> _RECORDED INFORMATION_
*** Begin section ***

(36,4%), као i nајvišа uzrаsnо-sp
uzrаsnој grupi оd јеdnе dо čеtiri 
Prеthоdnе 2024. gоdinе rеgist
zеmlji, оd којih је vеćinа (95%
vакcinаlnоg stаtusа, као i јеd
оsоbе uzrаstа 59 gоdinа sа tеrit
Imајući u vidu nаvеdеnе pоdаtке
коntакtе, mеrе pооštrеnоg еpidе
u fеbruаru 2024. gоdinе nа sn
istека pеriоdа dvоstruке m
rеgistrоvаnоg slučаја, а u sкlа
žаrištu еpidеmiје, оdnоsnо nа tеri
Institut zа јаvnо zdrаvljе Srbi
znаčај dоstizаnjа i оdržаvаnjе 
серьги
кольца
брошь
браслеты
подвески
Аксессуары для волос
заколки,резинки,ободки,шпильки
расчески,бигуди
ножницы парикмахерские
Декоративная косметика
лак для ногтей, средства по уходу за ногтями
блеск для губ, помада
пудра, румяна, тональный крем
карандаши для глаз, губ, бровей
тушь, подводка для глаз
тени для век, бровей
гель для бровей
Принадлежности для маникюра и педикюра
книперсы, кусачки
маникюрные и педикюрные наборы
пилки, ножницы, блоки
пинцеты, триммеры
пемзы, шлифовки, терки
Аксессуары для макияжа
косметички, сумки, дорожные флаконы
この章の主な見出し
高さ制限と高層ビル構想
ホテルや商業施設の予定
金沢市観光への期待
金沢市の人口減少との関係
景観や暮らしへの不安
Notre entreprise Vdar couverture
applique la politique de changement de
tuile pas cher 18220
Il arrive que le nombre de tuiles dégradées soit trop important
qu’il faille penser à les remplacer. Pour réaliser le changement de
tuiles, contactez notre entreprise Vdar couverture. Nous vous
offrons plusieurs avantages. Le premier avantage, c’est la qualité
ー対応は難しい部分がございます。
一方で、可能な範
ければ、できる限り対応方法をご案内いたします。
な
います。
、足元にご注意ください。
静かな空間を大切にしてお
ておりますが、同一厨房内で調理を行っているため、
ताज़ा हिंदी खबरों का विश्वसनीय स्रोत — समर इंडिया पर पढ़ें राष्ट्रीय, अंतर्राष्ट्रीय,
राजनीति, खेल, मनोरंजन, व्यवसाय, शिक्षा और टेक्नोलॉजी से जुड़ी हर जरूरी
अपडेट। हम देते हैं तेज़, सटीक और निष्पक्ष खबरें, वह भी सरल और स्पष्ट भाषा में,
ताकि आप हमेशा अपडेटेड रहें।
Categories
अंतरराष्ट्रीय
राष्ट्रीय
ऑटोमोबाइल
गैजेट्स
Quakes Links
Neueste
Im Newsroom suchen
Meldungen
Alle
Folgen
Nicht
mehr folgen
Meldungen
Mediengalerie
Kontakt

*** End section ***

> _EXERCISE_
Count the lines in the records above that contain "глаз". Reply with the number only.

> _OUTPUT FOR THIS EXERCISE_
2